Records from a dataset

------------------------------------------------------------

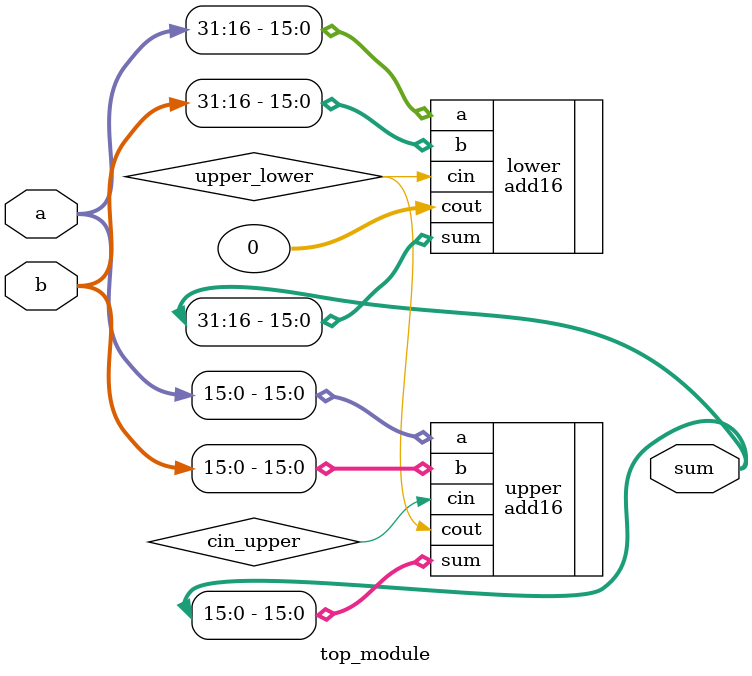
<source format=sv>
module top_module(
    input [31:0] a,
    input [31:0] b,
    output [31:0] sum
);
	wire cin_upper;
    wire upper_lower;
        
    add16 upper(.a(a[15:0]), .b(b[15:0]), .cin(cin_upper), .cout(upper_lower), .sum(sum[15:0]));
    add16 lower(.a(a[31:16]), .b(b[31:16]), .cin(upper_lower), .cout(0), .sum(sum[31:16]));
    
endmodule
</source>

------------------------------------------------------------

> _What needs to be done_
Please reproduce the records above exactly, omitting every picture.

> _Answer to this task_
<source format=sv>
module top_module(
    input [31:0] a,
    input [31:0] b,
    output [31:0] sum
);
	wire cin_upper;
    wire upper_lower;
        
    add16 upper(.a(a[15:0]), .b(b[15:0]), .cin(cin_upper), .cout(upper_lower), .sum(sum[15:0]));
    add16 lower(.a(a[31:16]), .b(b[31:16]), .cin(upper_lower), .cout(0), .sum(sum[31:16]));
    
endmodule
</source>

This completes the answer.